## Work instructions
Count every line of the data that includes "lines". State only the number.

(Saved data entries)
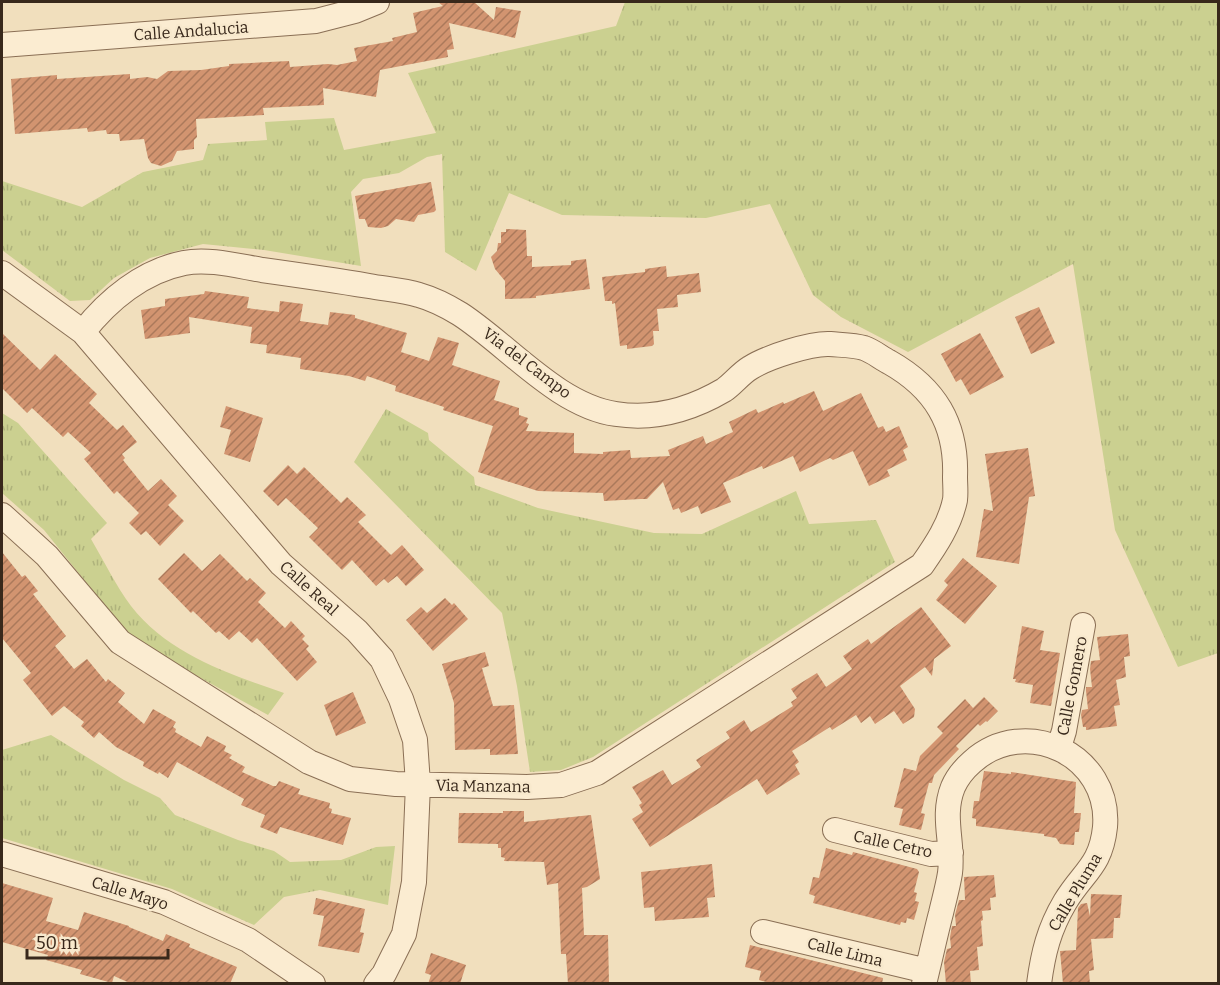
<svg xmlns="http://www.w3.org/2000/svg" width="1220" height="985" viewBox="0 0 1220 985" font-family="Bitter,serif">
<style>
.grass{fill:url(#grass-tufts)}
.building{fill:url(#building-hatch)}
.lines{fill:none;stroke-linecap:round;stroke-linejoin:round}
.minor-casing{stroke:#8a6f55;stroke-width:26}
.minor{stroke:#fbecd1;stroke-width:24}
.labels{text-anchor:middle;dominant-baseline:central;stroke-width:5;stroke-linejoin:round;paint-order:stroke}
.street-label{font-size:16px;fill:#38281b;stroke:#f8e9cd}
</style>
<defs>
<pattern id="grass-tufts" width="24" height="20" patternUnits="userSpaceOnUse" patternTransform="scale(1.5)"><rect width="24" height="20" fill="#cbd090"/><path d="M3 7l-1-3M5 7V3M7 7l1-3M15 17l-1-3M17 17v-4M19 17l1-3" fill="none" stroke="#afb37c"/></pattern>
<pattern id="building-hatch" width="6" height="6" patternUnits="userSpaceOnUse" patternTransform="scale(1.5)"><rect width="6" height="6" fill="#d29470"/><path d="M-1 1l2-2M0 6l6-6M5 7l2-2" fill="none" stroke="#ab795b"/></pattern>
</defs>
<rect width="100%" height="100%" fill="#f1dfbd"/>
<path class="grass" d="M625,2h593v651l-40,14 -63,-137 -42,-266 -165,88 -67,-35 -28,-22 -43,-91 -64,14 -144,-3 -53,-22 -33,78 -31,-19 -3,-98 -15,3 -28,16 -36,6 -12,13 10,74 -97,-16 -61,-6 -53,14 -36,20 -24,22 -20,1 -68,-51v-69l80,26 61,-35 60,-12 5,-16 59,-4 -2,-18 69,-4 10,32 92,-17 -28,-60 208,-47z
M386,409l42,24 1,7 45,37 1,8 63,23 116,25 48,1 94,-43 13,33 67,-4 19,42 -302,195 -32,13 -31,2 -13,-86 -15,-73 -148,-151z
M2,413l16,10 89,100 -16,16c13,22 25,47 40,67 37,48 98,68 153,87l-16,22 -111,-61 -32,-23 -81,-101 -42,-37z
M51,735l73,45 36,18 15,17 63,25 36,11 16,11 51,-2 35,-13 19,-1 -7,59 -68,-15 -36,7 -30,28 -82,-36 -170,-51v-88z"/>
<path class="building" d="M438,2h36l20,18 2,-13 25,4 -6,27 -66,-15 5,26 -7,1 1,7 -68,13 -4,27 -53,-9 1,17 -61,3 1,7 -68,4 1,18 -3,3v9l-17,2 -5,10 -11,5 -10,-3 -3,-5 -4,-19 -24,2 -1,-7h-12l-1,-4 -18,2 -1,-4 -72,6 -4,-55 46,-4v4l73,-5v5l17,-2 10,2 11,-8 33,-1 28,-4v-2l60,-3 1,6 38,-3 9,1 20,-4 -3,-13 39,-7 -1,-3 25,-6 -4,-19 30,-7z
M431,182l5,28 -2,2 -16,3 -4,7 -18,-3 -8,7 -7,2 -13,-1 -3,-8h-6l-4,-23z
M506,229l20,1 1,26h5v11l39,-2v-4l15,-2 4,30 -54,7v2l-31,1v-18l-10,-12 -4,-12 6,-6 1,-8h3v-11h5z
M666,266l1,11 32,-4 2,19 -24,3 1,12 -21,2 2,22h-6l1,13 -2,2 -25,3v-4l-7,1 -5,-43 -3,1v-3h-7l-3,-24 43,-5v-3z
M205,291l44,6 -2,11 32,4 1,-11 23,3 -3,17 28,4 2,-13 25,3v3l52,15 -6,19 28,9 9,-24 21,6 -7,22 48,16 -6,19 25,8v7l9,3 -2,5 3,1 -3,7 48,2v20l29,1v-2l27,-2 1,8 39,-2 -2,-6 35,-14 3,8 27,-12 -4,-10 27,-13 2,4 25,-11 1,2 30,-13 9,20 38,-18 17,35 5,-2 3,6 13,-6 9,21 -5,3 4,10 -20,10 3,6 -21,10 -16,-35 -20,9 -3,-2 -30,14 -7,-16 -30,13 -1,-3 -39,17 8,19 -30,12 -3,-8 -17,7 -2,-5 -6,2 -10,-28 -16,17h-6l-37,2 -1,-8 -65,-2 -60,-19 15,-46 -50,-16 1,-3 -49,-16 1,-5 -29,-10 -2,5 -16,-5 -49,-7 1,-11 -35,-5 1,-8 -17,-2 2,-16 -63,-10 1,16 -45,6 -4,-29 24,-4v-7l39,-5z
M1039,307l16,36 -24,11 -16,-37z
M2,333l38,37 15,-16 42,40 -8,9 28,27 6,-5 14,17 -15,12 3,4 -2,2 25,31 13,-12 16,17 -9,9 16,16 -24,25 -14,-15 -5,4 -12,-12 10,-10 -22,-22 -3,3 -30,-35 7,-6 -23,-21 -5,5 -31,-29 -5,5 -25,-25z
M980,333l24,44 -34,18 -9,-16 -5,3 -15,-28z
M226,406l37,12 -13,44 -26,-8 7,-24 -11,-3z
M1028,448l7,48 -6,1 -10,67 -43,-7 8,-48 9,2 -8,-57z
M288,465l9,9 7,-7 37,36 6,-6 19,18 -8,7 33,33 11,-10 22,25 -18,16 -9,-10 -9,7 -4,-4 -8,7 -24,-26 -10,10 -33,-33 9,-9 -32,-30 -8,8 -15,-15z
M2,552l20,25 3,-2 13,16 -5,3 33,42 -11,10 19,23 13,-10 19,23 2,-3 17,14 -7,9 26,22 9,-15 23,13 -3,5 3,2 -1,3 26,15 6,-11 19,10 -2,5 8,4 -3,3 16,9 -3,5 31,14h3l3,-5 21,8 -2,5 32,9 -1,5 3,1 -1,4 20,5 -8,27 -63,-18 -3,7 -17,-7 5,-12 -24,-10 3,-6 -67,-37 -9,16 -9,-6 -1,2 -15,-8 1,-4 -28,-15 -17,-15 -5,6 -13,-12 3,-4 -20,-16 -12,10 -29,-36 8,-7 -29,-35z
M184,553l18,18 18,-17 27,27 3,-3 16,15 -8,9 27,26 6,-7 14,15 -3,3 7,7 -3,3 11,13 -20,19 -40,-43 -5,5 -13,-12 -10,9 -10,-9 -3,2 -23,-22 -2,2 -33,-34z
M963,558l34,28 -32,38 -29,-24 12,-15 -4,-4z
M445,598l7,7 2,-2 14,16 -35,32 -27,-31 15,-13 6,6z
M921,607l30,39 -17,13 -2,17 -7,-9 -25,19 15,23 -1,8 -11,7 -9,-13 -19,13 -5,-8 -9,7 -5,-8 -24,15 -2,-3 -38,24 7,11 -4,3 5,9 -33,21 -10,-16 -107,68 -18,-28 11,-7 -4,-7 3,-2 -10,-16 31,-17 9,15 29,-18 -5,-7 34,-22 -4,-6 18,-12 7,12 42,-26 -2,-4 6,-4 -6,-9 26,-16 9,14 26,-18 -9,-13 25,-17 3,5z
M1022,626l22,5 -4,19 20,3 -9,53 -21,-3 3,-18 -18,-3 1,-3h-3z
M1128,634l2,22 -6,1 2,20 -10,3 4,25 -6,1 3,20 -31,4v-3h-3l-2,-12 1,-5 6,-1 -2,-18v-4h6l-2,-18 1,-8 9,-1 -3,-23z
M485,652l4,14 -7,2 11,38 21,-1 4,49 -28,1v-6l-35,1 -1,-47 -12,-39z
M353,692l13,31 -30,13 -12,-31z
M984,697l14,14 -11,11 -1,-1 -6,5 -2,-2 -22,22 3,3 -25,26 -2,8h-3l-8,30 4,1 -4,16 -22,-5 4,-16 -9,-2 10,-39 12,3 4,-15 23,-23 -6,-6 28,-28 8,9z
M984,771l27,3v-2l65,10 -2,31h7l-2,19h-4l-1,13 -14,-1 -4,-6 -12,-2v-2l-68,-8v-7l-4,-1 2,-17h5z
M503,811h21v11l67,-7 9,64 -13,8 -5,1 2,47h24l1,49h-41l-2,-30h-5l-3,-71 -11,2 -3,-23 -40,-1 1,-3 -4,-1v-9h-3v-4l-40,-1 1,-30h44z
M826,848l26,7 1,-3 64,17 2,3 -5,20 3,1 -2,8 4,1 -5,18 -7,-2 -1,5 -5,-1 -1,3 -87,-22 2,-7 -6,-2 4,-17 6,1z
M712,864l3,33 -8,1 2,19 -54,4 -1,-14 -10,1 -3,-36z
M994,875l2,22 -6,1 1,12 -9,1 1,9 -2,1 2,25 -6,1 2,23 -9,1 1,13h-25l-2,-22 3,-13 4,-1 -1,-11 2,-11h4l-1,-11 4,-15h6l-1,-23z
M2,883l51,15 -7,23 32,9 6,-18 45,14v1l34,14 3,-7 24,10 -1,3 48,20 -7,17h-98l-18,-8 -2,7 -32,-9 2,-4 -36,-10 2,-5 -46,-13z
M1091,894l31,1 -2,23h-6l-1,20 -22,1 3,31 -5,1 1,13h-27l-3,-33 16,-1 2,-42 3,-4 6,-1 3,13z
M316,898l49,11 -5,23 4,1 -5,20 -41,-7 6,-30 -11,-2z
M750,945l133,33 -1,6h-109l-14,-4 2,-9 -16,-4z
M431,953l35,12 -6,19h-32l3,-9 -6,-2z"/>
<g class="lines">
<g class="minor-casing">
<path id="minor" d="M2,45l314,-24 39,-10 22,-9
M2,273l81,59 198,232 76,67 25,28 19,40 14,41 3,44 -4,98 -10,52 -20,40 -8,10
M2,515l45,41 73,86 189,120 41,17 46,5 131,3 34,-2 36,-12 325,-208c14,-20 28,-41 33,-65 1,-7 0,-16 0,-23 2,-53 -20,-89 -66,-115 -8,-4 -16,-11 -25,-14 -10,-3 -23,-3 -34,-4 -19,-1 -63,13 -80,24 -10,6 -17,16 -26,22 -34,20 -69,30 -108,24 -58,-8 -108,-69 -156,-100 -13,-8 -27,-15 -41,-19 -16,-5 -34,-6 -50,-9 -36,-6 -71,-11 -107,-16 -24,-4 -54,-12 -78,-7 -41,8 -76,37 -101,69
M1059,747l5,-16 19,-106
M835,830l96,24 20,-1
M2,854l162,48 84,38 65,44
M763,932l164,39
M924,984c6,-24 11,-48 17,-71 3,-13 7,-27 9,-40 4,-30 -9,-56 3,-86 4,-9 11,-18 19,-25 53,-48 139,-7 133,65 -4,39 -22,45 -40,75 -16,27 -22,51 -26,82"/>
</g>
<use href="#minor" class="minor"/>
</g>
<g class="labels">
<g class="street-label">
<text transform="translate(191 31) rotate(-4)">Calle Andalucia</text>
<text transform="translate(527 363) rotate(37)">Via del Campo</text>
<text transform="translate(309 588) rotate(42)">Calle Real</text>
<text transform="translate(1072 686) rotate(-79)">Calle Gomero</text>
<text transform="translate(483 786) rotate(1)">Via Manzana</text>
<text transform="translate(893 844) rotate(12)">Calle Cetro</text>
<text transform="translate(1075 892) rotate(-59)">Calle Pluma</text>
<text transform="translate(130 893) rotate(17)">Calle Mayo</text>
<text transform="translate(845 952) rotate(14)">Calle Lima</text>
</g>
</g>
<rect width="1220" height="985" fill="none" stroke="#38281b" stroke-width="6"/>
<path d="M27 949v9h141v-9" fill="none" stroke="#38281b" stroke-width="3"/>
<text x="36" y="949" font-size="18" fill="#38281b" stroke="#f8e9cd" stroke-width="4.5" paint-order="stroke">50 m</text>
</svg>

## Response to the exercise
2